# **1. Install PRAW**

In [None]:
#!pip install praw
import praw

# **2. Create a Reddit App**

To access the Reddit API, you'll need to create an application on Reddit and obtain your API credentials. Follow these steps:

- Go to the Reddit website (https://www.reddit.com/) and log in to your account. Feel free to create a throwaway account for this project!
- Navigate to the Reddit Apps page (https://www.reddit.com/prefs/apps).
- Click the "are you a developer? create an app..." button in the top left.
- Provide a name for your app (e.g., "PRAW"), select the app type ('script') , and optionally add a description. Use http://localhost:8080 as your redirect URI.
- After submitting the form, you will reach a page that looks like the following image. You'll see your application's details, including the client ID and client secret. Keep these credentials handy for the next step.

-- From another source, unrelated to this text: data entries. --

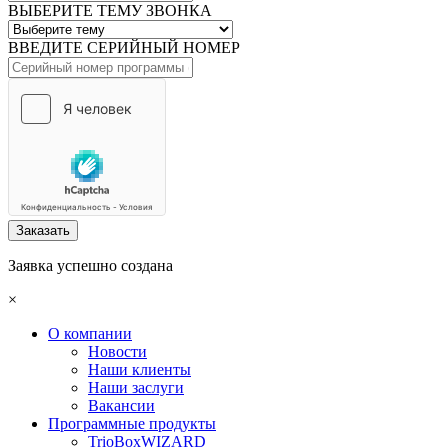
ВЫБЕРИТЕ ТЕМУ ЗВОНКА
ВВЕДИТЕ СЕРИЙНЫЙ НОМЕР
Заказать
Заявка успешно создана
×
О компании
Новости
Наши клиенты
Наши заслуги
Вакансии
Программные продукты
TrioBoxWIZARD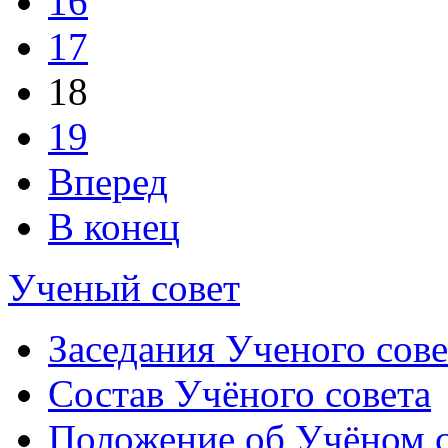
16
17
18
19
Вперед
В конец
Ученый совет
Заседания Ученого сове
Состав Учёного совета
Положение об Учёном со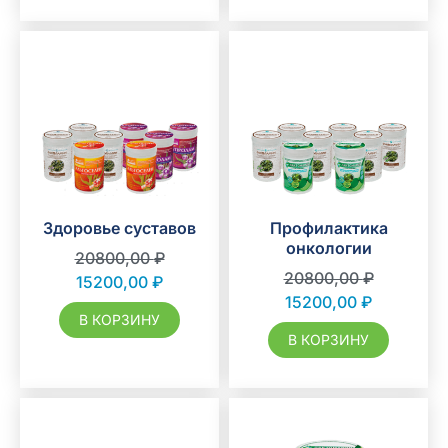
Здоровье суставов
Профилактика
онкологии
20800,00
₽
20800,00
₽
15200,00
₽
15200,00
₽
В КОРЗИНУ
В КОРЗИНУ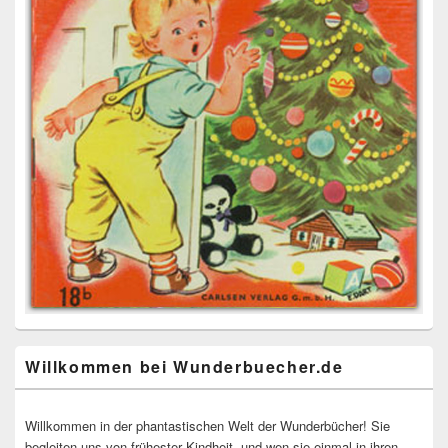
Willkommen bei Wunderbuecher.de
Willkommen in der phantastischen Welt der Wunderbücher! Sie
begleiten uns von frühester Kindheit, und wen sie einmal in ihren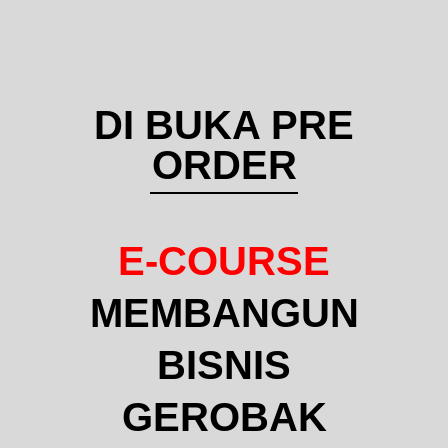
DI BUKA PRE
ORDER
E-COURSE
MEMBANGUN
BISNIS
GEROBAK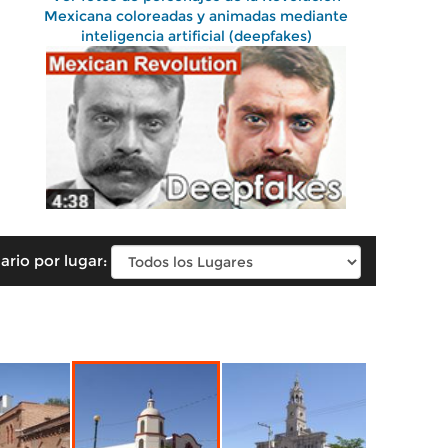
Mexicana coloreadas y animadas mediante
inteligencia artificial (deepfakes)
ario por lugar: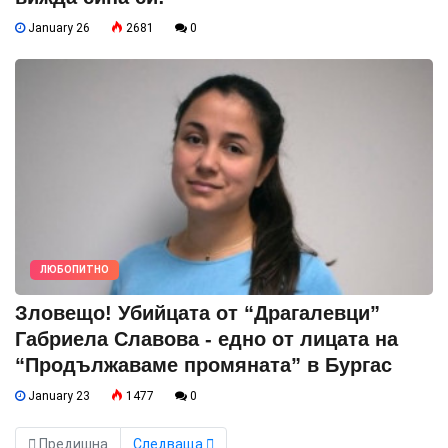
January 26
2681
0
ЛЮБОПИТНО
Зловещо! Убийцата от “Драгалевци”
Габриела Славова - едно от лицата на
“Продължаваме промяната” в Бургас
January 23
1477
0
Предишна
Следваща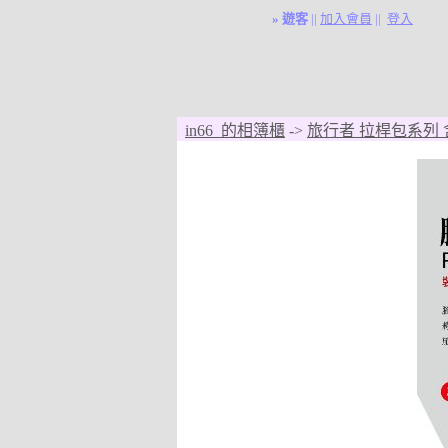
»
遊客
||
加入會員
||
登入
in66 的相簿櫃
->
旅行者 拉桿包系列 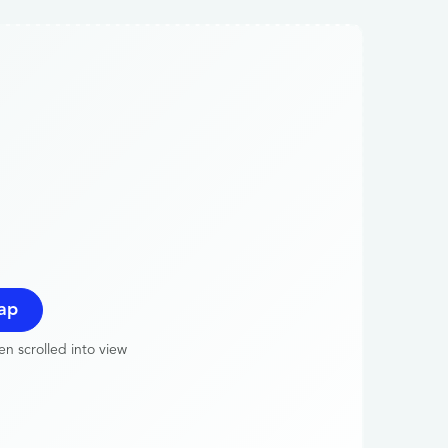
ap
n scrolled into view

![Praw](https://www.honchosearch.com/hubfs/Imported_Blog_Media/Client-ID-Client-Secret.png)

# **3. Initialize PRAW**

In [None]:
reddit = praw.Reddit(
    client_id='YOUR_CLIENT_ID',
    client_secret='YOUR_CLIENT_SECRET',
    user_agent='YOUR_USER_AGENT',
    username='YOUR_REDDIT_USERNAME',
    password='YOUR_REDDIT_PASSWORD'
)

Replace 'YOUR_CLIENT_ID', 'YOUR_CLIENT_SECRET', 'YOUR_USER_AGENT', 'YOUR_REDDIT_USERNAME', and 'YOUR_REDDIT_PASSWORD' with your actual Reddit API credentials.

Your user agent is an identifier used by reddit to identify the source of requests. You can make it whatever you want, but you'll want to choose something descriptive and unique, and it's recommended that your username is included.

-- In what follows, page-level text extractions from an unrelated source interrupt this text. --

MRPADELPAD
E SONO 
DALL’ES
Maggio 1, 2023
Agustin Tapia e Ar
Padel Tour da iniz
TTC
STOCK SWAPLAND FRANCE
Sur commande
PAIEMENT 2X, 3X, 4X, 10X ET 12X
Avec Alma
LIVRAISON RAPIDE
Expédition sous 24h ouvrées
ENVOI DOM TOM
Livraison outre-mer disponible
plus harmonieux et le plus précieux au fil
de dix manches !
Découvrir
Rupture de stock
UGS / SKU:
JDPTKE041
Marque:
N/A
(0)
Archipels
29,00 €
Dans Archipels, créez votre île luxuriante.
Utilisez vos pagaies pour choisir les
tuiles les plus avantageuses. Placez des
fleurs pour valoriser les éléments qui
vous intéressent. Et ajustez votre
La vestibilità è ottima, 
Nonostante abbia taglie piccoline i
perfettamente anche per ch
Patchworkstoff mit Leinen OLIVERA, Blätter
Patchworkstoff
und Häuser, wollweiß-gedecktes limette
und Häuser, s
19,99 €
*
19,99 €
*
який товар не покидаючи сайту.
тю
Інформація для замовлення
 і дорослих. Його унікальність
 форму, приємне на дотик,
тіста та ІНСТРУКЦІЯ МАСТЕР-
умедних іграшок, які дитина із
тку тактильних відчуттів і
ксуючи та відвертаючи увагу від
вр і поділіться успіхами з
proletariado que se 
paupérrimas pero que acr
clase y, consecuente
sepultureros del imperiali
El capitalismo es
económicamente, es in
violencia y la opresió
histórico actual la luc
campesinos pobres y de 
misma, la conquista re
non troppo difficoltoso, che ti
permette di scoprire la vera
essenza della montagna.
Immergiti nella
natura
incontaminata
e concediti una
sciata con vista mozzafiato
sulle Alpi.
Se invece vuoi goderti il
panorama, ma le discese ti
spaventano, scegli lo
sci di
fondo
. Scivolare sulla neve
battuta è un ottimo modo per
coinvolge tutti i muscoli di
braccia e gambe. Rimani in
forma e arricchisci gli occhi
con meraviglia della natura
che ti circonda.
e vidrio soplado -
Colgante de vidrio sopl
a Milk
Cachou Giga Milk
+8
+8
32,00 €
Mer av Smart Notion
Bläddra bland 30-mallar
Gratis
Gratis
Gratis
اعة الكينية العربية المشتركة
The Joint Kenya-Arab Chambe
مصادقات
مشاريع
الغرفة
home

**I have removed my own credentials from this workbook. We can show you how to hide your credentials before submitting the project! The following code will need your own credentials in order to successfully work.**

# 4. Take a look at the documentation [here](https://praw.readthedocs.io/)!

In [None]:
# Below is JUST an example of how you can use PRAW

# Choose your subreddit
subreddit = reddit.subreddit('boardgames')

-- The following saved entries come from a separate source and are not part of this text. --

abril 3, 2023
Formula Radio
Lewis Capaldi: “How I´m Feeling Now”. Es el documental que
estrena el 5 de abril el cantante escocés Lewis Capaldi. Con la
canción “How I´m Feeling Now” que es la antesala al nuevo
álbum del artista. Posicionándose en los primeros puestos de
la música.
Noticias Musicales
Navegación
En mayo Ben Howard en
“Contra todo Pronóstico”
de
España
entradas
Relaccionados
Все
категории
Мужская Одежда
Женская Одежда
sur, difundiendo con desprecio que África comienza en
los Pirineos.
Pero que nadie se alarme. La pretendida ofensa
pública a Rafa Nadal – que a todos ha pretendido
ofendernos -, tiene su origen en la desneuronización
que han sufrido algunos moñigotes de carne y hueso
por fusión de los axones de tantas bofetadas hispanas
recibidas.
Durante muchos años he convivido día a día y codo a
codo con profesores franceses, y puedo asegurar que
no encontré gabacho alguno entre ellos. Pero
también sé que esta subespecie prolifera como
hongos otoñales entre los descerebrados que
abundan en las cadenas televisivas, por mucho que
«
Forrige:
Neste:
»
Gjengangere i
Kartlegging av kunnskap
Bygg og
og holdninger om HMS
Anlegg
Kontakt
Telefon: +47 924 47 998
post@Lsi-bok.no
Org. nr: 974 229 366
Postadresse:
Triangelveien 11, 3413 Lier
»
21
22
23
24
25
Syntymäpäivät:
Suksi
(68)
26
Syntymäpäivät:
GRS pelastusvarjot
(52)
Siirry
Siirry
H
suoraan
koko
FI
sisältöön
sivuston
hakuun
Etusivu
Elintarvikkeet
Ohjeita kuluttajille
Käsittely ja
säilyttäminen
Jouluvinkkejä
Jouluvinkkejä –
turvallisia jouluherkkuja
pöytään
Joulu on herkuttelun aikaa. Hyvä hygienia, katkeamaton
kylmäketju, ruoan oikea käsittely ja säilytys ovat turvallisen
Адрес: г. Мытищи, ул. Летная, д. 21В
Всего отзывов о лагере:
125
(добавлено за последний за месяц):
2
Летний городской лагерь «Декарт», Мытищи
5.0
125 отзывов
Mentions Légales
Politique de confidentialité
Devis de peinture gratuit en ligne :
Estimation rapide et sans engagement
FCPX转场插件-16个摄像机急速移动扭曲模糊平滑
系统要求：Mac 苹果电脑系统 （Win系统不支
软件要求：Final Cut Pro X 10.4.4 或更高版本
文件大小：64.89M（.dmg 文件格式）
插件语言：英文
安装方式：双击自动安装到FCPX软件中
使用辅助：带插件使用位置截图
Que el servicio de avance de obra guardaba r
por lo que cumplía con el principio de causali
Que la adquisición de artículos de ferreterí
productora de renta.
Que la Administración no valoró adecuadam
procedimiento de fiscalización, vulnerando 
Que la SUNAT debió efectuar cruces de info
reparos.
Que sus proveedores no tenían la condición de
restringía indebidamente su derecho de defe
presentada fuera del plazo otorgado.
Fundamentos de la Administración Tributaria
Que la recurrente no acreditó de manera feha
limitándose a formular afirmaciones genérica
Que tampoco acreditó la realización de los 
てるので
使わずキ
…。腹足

# Adjust the limit as needed -- Note that this will grab the 25 most recent posts
posts = subreddit.new(limit=25)

## NOTE
- Reddit API Limitations: The Reddit API imposes limitations on the number of posts you can retrieve in a single request. The maximum number of posts per request is typically 100. Therefore, if you set the limit parameter to a value greater than 100, PRAW will make multiple requests behind the scenes to fetch the desired number of posts.
- Rate Limiting: The Reddit API also enforces rate limits to prevent abuse and ensure fair usage. The specific rate limits can vary depending on factors such as your Reddit account's age and karma. As a standard user, you're typically allowed to make 60 requests per minute. If you exceed the rate limit, you may receive an error response until the rate limit resets.
- TIP: You can use the created_utc attribute of a post to keep track of the timestamp and ensure non-overlapping pulls. The created_utc attribute represents the post's creation time in UTC.

In [None]:
import pandas as pd

data = []
for post in posts:
    data.append([post.created_utc, post.title, post.selftext, post.subreddit])

# Turn into a dataframe
boardgames = pd.DataFrame(data, columns = ['created_utc', 'title', 'self_text', 'subreddit'])
boardgames.head()

Remember, you will need to pull *at least* 1000 posts from each subreddit, not just 25. Like I mentioned above, you can use the created_utc attribute of a post to keep track of the timestamp and ensure non-overlapping pulls. We will leave this work for you all to complete.

Once you have at least 1000 posts from each subreddit, you can do some EDA (perhaps maybe the most common words in each subreddit..?) Eventually, you will want to combine your two dataframes together to do modeling.

### Hopefully this is enough of a tutorial to help get you started! If you have any questions, let us know!

### Note: Rather than working in this template notebook, make a brand new "scraping" notebook (or script), with your own comments, so you can use this project in a portfolio!